Clinical Information

Urine S-sulfocysteine is elevated in 2 disorders with similar clinical phenotypes, molybdenum cofactor deficiency (MoCD) and isolated sulfite oxidase deficiency. Molybdenum is an important trace element that is biosynthesized into an important cofactor, which is essential for the proper functioning of the enzymes, xanthine oxidase, sulfite oxidase, and aldehyde oxidase in addition to nitrogenases and nitrate reductase. Four genes are important in mediating the biosynthetic pathway to create molybdenum cofactor, MOCS1, MOCS2, MOCS3, and GPHN (gephyrin). The 3 clinical types of MoCD are autosomal recessive diseases resulting from 2 disease-causing variants in the respective causative gene. MoCDs result in a progressive neurodegenerative disease that manifests with seizures and brain abnormalities in the first weeks to months of life. The most common type of MoCD is MoCD A, caused by variants in MOCS1 and resulting in neonatal or infantile onset seizures and postnatal encephalopathy with rapidly progressive neurodegeneration. Infants with MoCD B (MOCS2 or MOCS3), and C (GPHN) have all been reported but are rare. Infants with MoCD have increased S-sulfocysteine and hypoxanthine and decreased uric acid concentrations in urine. The treatment for MoCD A only is cyclic pyranopterin monophosphate infusion and is most effective when initiated early.
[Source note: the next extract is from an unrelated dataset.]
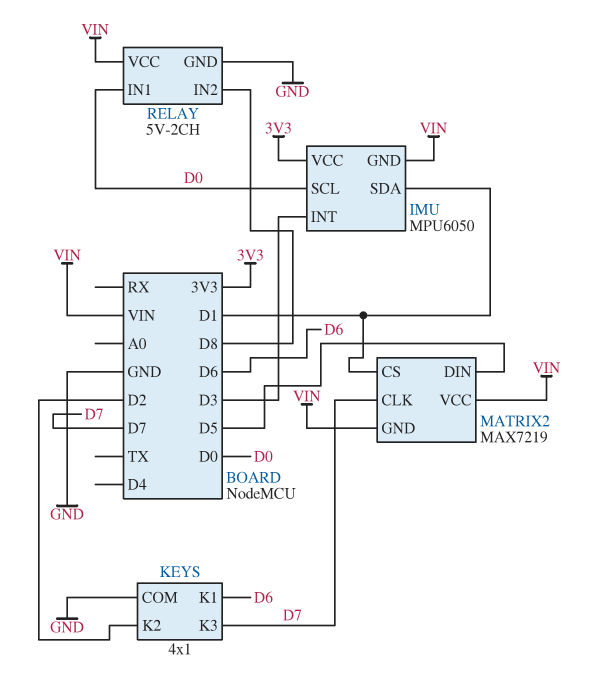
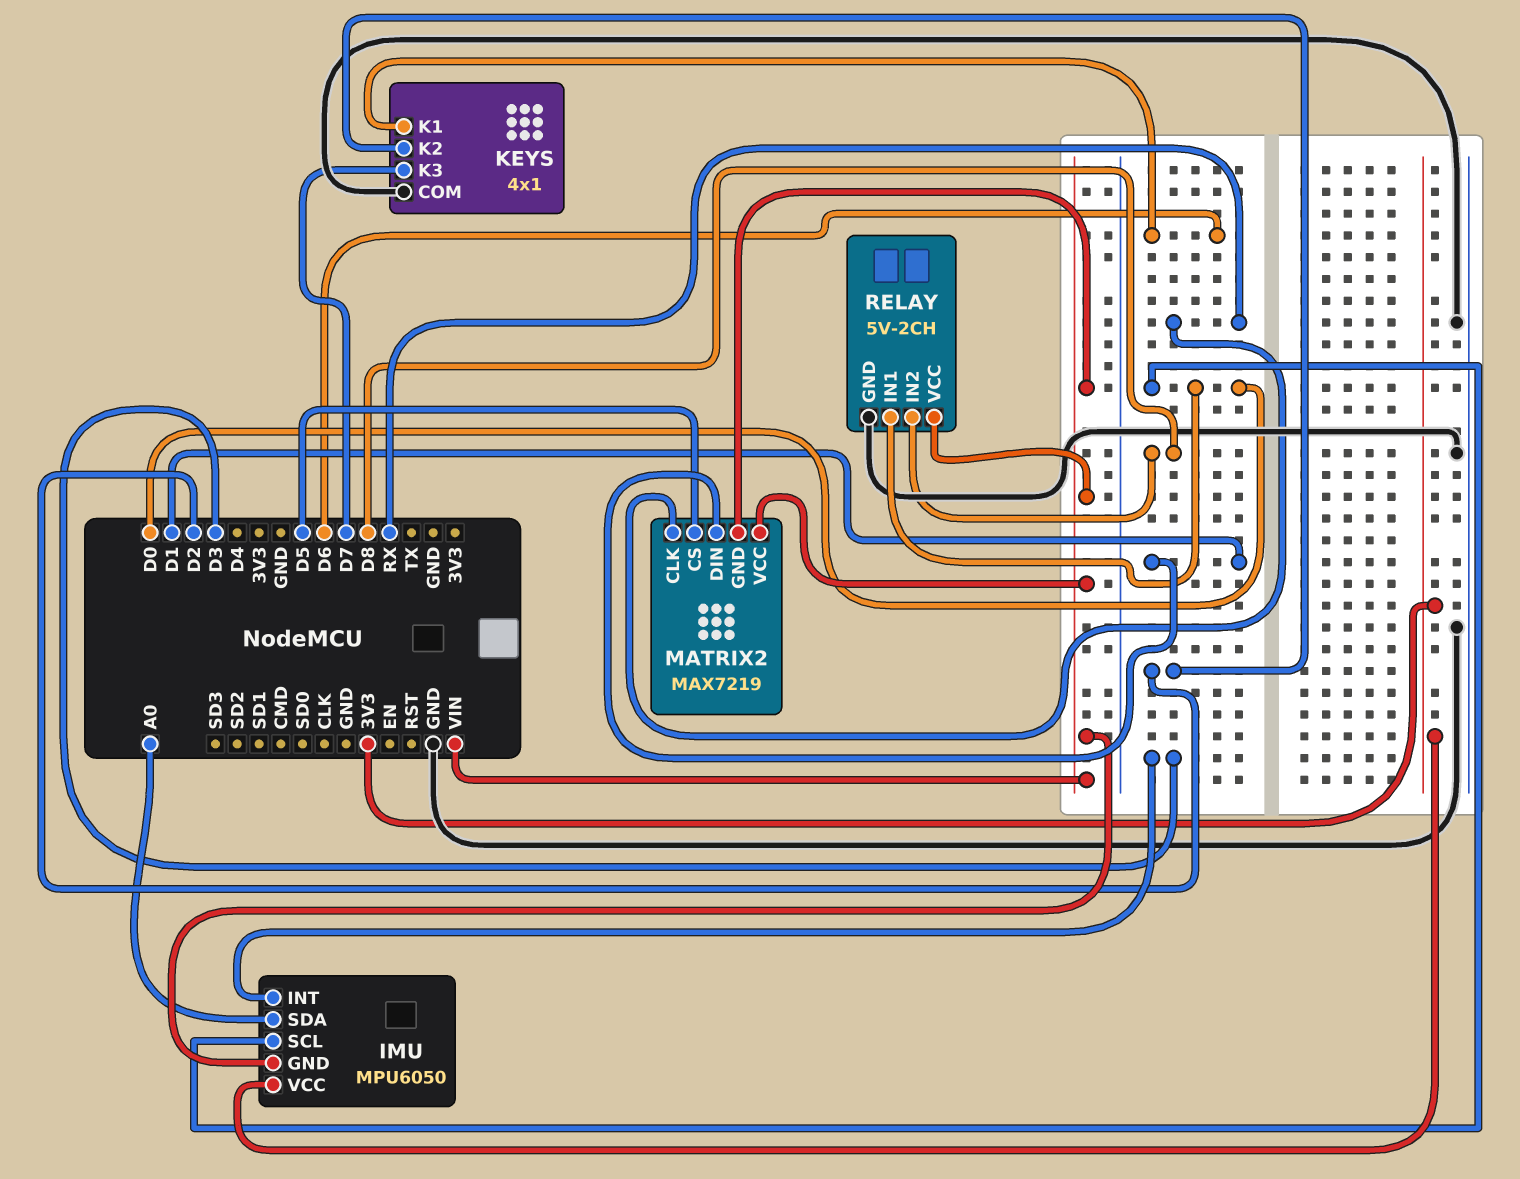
IMU pin SDA: D1 -> A0
MATRIX2 pin CLK: D7 -> RX
MATRIX2 pin CS: D1 -> D5
MATRIX2 pin DIN: D5 -> D1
Isolated sulfite oxidase deficiency (ISOD) is an autosomal recessive disorder caused by deficiency of the enzyme sulfite oxidase, which results in progressive neurodegenerative disease in most cases. ISOD is the result of disease-causing variants in the SUOX gene. ISOD is a spectrum of disease ranging from severe, early onset disease that appears in the first days of life with seizures, feeding issues, and neurologic issues causing abnormal muscle tone, to mild, later onset disease manifesting after 6 months of age with developmental delay or regression, movement issues, which can be episodic, and ectopia lentis in some cases. Infants with ISOD have increased S-sulfocysteine and normal hypoxanthine concentrations in urine. Treatment is largely symptomatic, with medication for seizures and movement/neurologic issues. Unfortunately, no treatment for the underlying metabolic defect is currently available. Prevalence is unknown, but ISOD is likely underdiagnosed.

Hereditary xanthinuria results in kidney stones and, less commonly, muscle pain and cramping caused by accumulation of xanthine that forms crystals in the kidneys and muscle tissue. There are 2 types of hereditary xanthinuria: type I caused by deficiency of xanthine dehydrogenase resulting from disease-causing variants in the XDH gene, and type II caused by deficiency of molybdenum cofactor sulfurase resulting from variants in the MOCOS gene. Individuals with xanthinuria have increased xanthine and decreased uric acid concentrations in urine. The incidence of both types of hereditary xanthinuria is about 1 in 69,000 individuals.